Proactive for Uncertainty: Cause-Aware Error Diagnosis and Interactive Clarification for Spoken Dialogue Systems
主动应对不确定性:面向口语对话系统的因果感知错误诊断与交互式澄清
Yizhou Peng, Ziyang Ma, Changsong Liu, Yi-Wen Chao, Xie Chen, Eng Siong Chng
AI总结 本文提出一种因果感知的错误恢复范式,通过细粒度检测器解耦ASR中的感知、理解和删除错误,使LLM能够执行多轮针对性澄清策略,从而显著降低词错误率并提升下游任务性能。
详情
级联自动语音识别-大语言模型(ASR-LLM)流水线在工业口语对话系统(SDS)中仍然流行,主要因为其解耦设计确保了感知可验证性。然而,级联系统存在错误传播问题,因为转录失败不可避免地级联到后续组件,从而降低最终交互质量。尽管ASR置信度分数为不可靠输入提供了简单过滤,但这种方法存在根本性局限,因为它通常无法检测删除错误,也无法区分声学(听不清)和语言(不理解)不匹配,而这两者都需要针对性的恢复策略。在本文中,我们提出了一种因果感知的错误恢复范式,从根本上重新思考SDS的鲁棒性。与传统的置信度过滤不同,我们引入了一组小型精度聚焦检测器,利用深度ASR潜在表示将词级错误解耦为感知、理解和删除失败。这种细粒度诊断智能使LLM能够编排针对性的多轮澄清策略,有效将模糊信号转化为无缝的用户交互。实验结果验证了我们方法的精度,与基线相比,在领域转移错误上的召回率提高了一倍以上(57.96% vs. 23.66%)。关键的是,这种诊断精度在不同口音、失真和领域下,使词错误率降低高达30%,下游任务性能提升17%。

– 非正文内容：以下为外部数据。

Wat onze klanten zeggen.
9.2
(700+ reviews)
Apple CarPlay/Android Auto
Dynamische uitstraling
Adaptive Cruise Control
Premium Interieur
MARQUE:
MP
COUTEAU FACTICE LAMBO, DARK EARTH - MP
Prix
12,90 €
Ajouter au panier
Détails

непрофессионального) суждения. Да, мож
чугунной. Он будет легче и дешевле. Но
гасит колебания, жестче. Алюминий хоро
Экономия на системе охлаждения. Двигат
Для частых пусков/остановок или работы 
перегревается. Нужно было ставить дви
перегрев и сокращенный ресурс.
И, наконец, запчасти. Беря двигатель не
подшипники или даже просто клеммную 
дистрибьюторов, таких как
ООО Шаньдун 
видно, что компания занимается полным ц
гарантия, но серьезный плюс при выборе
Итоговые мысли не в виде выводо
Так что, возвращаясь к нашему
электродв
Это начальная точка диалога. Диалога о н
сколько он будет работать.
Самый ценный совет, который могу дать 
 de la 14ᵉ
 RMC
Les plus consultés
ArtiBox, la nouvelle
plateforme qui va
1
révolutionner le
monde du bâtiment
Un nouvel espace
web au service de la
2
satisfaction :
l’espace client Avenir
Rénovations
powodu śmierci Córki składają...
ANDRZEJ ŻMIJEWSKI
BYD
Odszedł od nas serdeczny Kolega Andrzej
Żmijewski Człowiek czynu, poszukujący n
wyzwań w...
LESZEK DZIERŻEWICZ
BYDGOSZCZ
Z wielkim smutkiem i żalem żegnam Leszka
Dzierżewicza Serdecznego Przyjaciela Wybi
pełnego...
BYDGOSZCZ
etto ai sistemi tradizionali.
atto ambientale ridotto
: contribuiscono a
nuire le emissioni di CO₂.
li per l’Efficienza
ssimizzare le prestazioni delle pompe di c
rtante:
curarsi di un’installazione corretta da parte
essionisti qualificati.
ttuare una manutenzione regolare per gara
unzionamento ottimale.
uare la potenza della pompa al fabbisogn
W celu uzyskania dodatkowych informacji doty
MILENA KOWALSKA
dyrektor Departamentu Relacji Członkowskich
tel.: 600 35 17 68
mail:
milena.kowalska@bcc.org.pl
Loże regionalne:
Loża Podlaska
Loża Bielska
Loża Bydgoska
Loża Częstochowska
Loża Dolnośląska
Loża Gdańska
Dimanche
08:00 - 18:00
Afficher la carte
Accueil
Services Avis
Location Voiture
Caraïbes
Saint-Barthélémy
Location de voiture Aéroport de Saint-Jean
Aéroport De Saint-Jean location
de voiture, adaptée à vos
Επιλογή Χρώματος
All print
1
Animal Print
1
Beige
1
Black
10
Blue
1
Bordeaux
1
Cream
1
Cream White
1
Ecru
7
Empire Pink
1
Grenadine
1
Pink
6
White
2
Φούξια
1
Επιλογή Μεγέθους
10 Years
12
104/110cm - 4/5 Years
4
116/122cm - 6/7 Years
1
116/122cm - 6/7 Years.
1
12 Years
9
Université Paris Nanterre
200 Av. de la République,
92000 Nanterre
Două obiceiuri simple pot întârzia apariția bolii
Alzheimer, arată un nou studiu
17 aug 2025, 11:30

Cascaded Automatic Speech Recognition -- Large Language Model (ASR-LLM) pipelines remain popular for industrial Spoken Dialogue Systems (SDS), primarily because their decoupled design ensures perceptual verifiability. However, cascaded systems suffer from error propagation, as transcription failures inevitably cascade to subsequent components, thereby degrading the final interaction quality. Although ASR confidence scores offer a simple filter for unreliable inputs, this approach is fundamentally limited because it typically fails to detect deletion errors or to distinguish between acoustic (inability to hear clearly) and linguistic (inability to understand) mismatches, both of which require targeted recovery strategies. In this paper, we propose a cause-aware error recovery paradigm that fundamentally rethinks robustness in SDS. Unlike traditional confidence filtering, we introduce a suite of small precision-focused detectors that exploit deep ASR latent representations to disentangle token-level errors into perception, comprehension, and deletion failures. This fine-grained diagnostic intelligence empowers the LLM to orchestrate targeted, multi-turn clarification strategies, effectively transforming ambiguous signals into seamless user interactions. Experimental results validate the precision of our approach, which more than doubles the recall on domain-shift errors (57.96% vs. 23.66%) compared to baselines. Crucially, this diagnostic precision yields up to a 30% reduction in WER and a 17% improvement on the downstream task across diverse accents, distortions, and domains.